Dataset records

:::

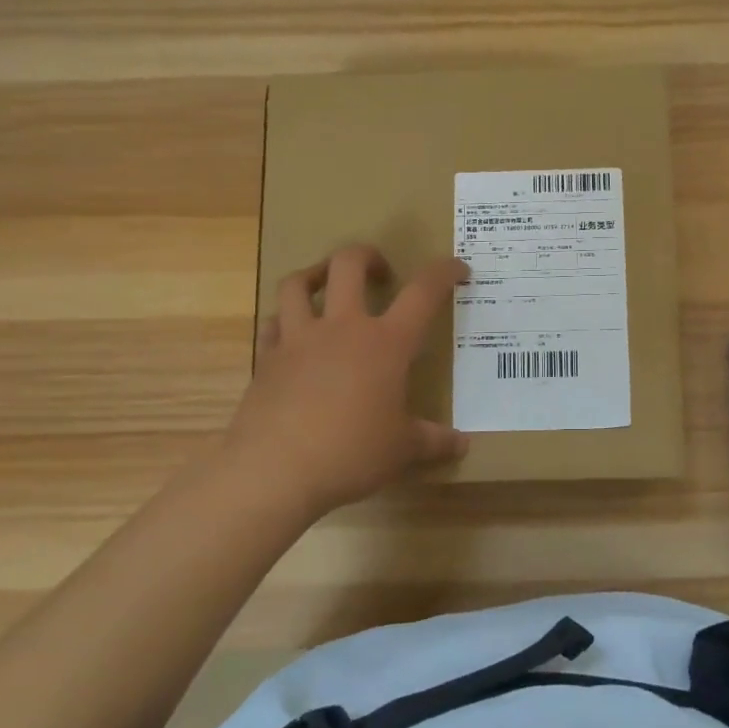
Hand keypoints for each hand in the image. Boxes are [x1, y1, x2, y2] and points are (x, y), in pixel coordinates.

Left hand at [223, 245, 469, 517]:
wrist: (273, 471)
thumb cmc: (350, 453)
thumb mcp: (401, 450)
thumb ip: (433, 441)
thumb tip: (461, 445)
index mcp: (386, 343)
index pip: (423, 291)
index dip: (444, 272)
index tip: (458, 269)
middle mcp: (342, 328)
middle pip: (349, 264)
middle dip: (367, 256)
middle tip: (381, 272)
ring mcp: (299, 339)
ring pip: (298, 283)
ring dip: (315, 273)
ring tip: (327, 283)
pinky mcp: (267, 359)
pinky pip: (273, 323)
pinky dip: (285, 319)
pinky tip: (293, 333)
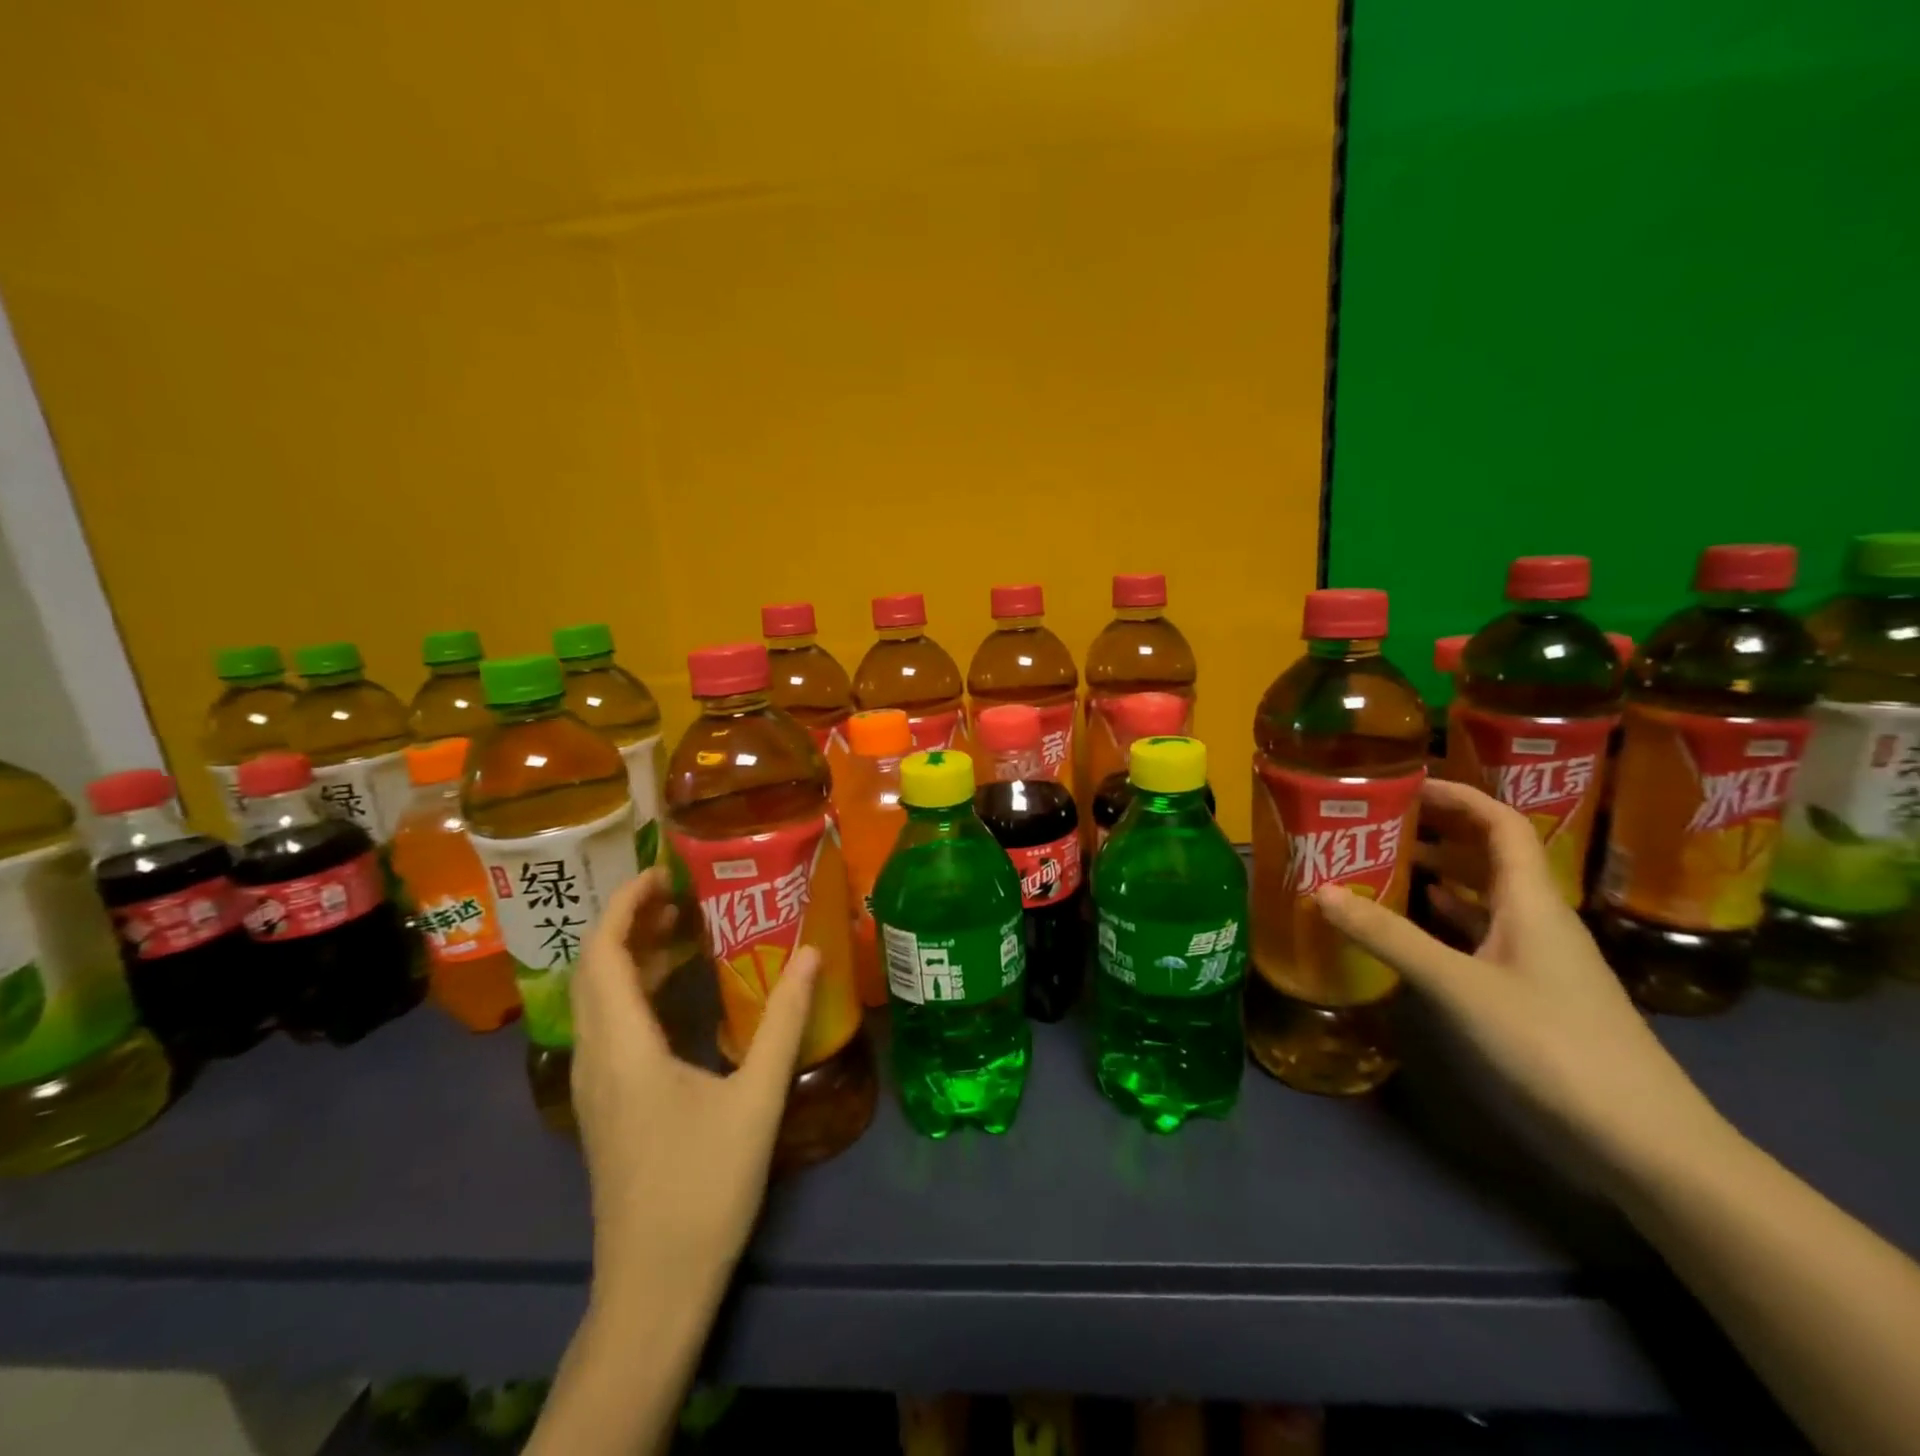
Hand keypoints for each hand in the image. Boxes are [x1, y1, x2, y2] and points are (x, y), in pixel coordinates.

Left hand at [569, 866, 817, 1298]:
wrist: (654, 1286)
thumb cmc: (704, 1188)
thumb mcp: (756, 1099)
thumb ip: (784, 1021)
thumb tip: (811, 953)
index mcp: (624, 1048)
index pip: (603, 955)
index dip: (624, 906)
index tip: (662, 873)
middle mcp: (596, 1058)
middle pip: (594, 971)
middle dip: (629, 922)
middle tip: (682, 893)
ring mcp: (595, 1085)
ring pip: (598, 1000)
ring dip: (631, 956)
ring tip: (683, 930)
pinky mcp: (606, 1106)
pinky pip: (609, 1026)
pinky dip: (634, 992)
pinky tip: (676, 994)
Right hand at [1313, 779, 1721, 1190]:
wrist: (1643, 1141)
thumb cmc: (1552, 1044)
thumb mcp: (1459, 986)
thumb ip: (1389, 937)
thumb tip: (1320, 891)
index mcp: (1532, 901)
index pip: (1501, 824)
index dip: (1458, 795)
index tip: (1406, 781)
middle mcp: (1538, 918)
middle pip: (1491, 854)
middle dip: (1439, 829)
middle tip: (1380, 819)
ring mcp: (1538, 957)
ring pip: (1485, 895)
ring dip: (1439, 873)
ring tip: (1383, 862)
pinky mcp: (1531, 991)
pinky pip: (1483, 933)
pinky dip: (1447, 917)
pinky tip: (1416, 922)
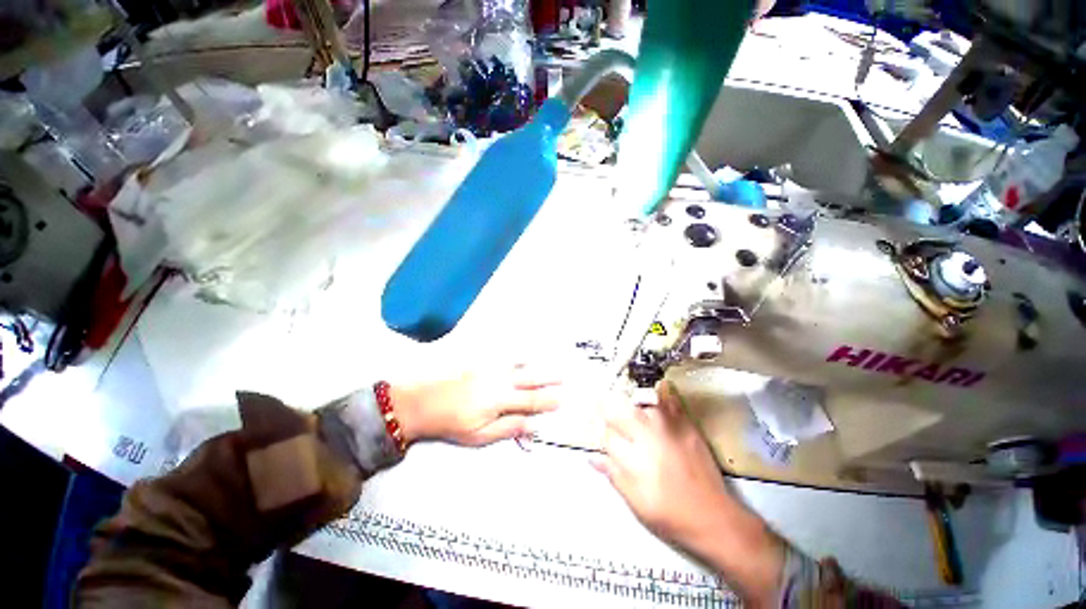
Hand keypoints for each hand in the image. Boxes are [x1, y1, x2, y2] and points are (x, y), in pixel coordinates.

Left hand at [393, 364, 560, 445]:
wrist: (422, 400)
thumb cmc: (451, 423)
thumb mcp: (479, 435)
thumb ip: (508, 428)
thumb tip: (532, 425)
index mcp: (501, 400)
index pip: (531, 400)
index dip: (547, 401)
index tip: (560, 399)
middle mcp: (500, 380)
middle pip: (530, 378)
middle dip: (548, 378)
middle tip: (563, 377)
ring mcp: (490, 367)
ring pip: (519, 363)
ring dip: (536, 363)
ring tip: (549, 362)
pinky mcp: (481, 360)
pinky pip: (504, 354)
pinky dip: (517, 354)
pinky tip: (523, 353)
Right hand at [590, 381, 731, 542]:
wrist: (711, 516)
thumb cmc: (668, 512)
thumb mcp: (634, 500)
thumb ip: (613, 474)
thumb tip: (592, 457)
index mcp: (632, 455)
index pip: (607, 433)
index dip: (597, 428)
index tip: (593, 422)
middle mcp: (647, 435)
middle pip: (620, 411)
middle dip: (607, 405)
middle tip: (600, 399)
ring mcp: (667, 427)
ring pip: (642, 401)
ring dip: (631, 398)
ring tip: (626, 395)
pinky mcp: (686, 425)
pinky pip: (671, 400)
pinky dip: (662, 392)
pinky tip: (659, 387)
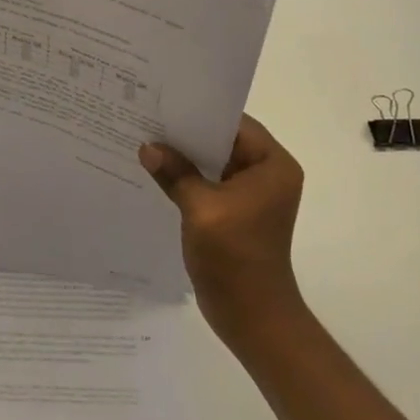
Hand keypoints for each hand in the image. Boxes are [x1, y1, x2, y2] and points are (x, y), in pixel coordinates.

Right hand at [140, 114, 305, 342]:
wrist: (252, 318)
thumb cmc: (235, 257)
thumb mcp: (201, 208)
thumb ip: (175, 172)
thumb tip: (148, 147)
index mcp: (273, 165)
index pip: (235, 123)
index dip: (201, 112)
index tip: (165, 101)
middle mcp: (267, 174)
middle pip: (223, 141)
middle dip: (187, 134)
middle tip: (148, 118)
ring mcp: (251, 195)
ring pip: (213, 162)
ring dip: (185, 157)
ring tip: (146, 140)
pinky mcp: (236, 213)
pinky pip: (209, 183)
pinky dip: (187, 178)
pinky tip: (157, 172)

:::

Copy the lines above exactly, beginning at the line that has "index pip: (603, 955)" and stopping after the line that has "pinky pip: (609, 1026)", and omit the rest.

index pip: (603, 955)
index dip: (624, 906)
index tip: (662, 873)
middle mcp: (596, 1058)
middle pip: (594, 971)
middle dip: (629, 922)
middle tip: (682, 893)
ring mcp: (595, 1085)
ring pip: (598, 1000)
ring dip: (631, 956)
ring tip: (683, 930)
pinky mcp: (606, 1106)
pinky pip: (609, 1026)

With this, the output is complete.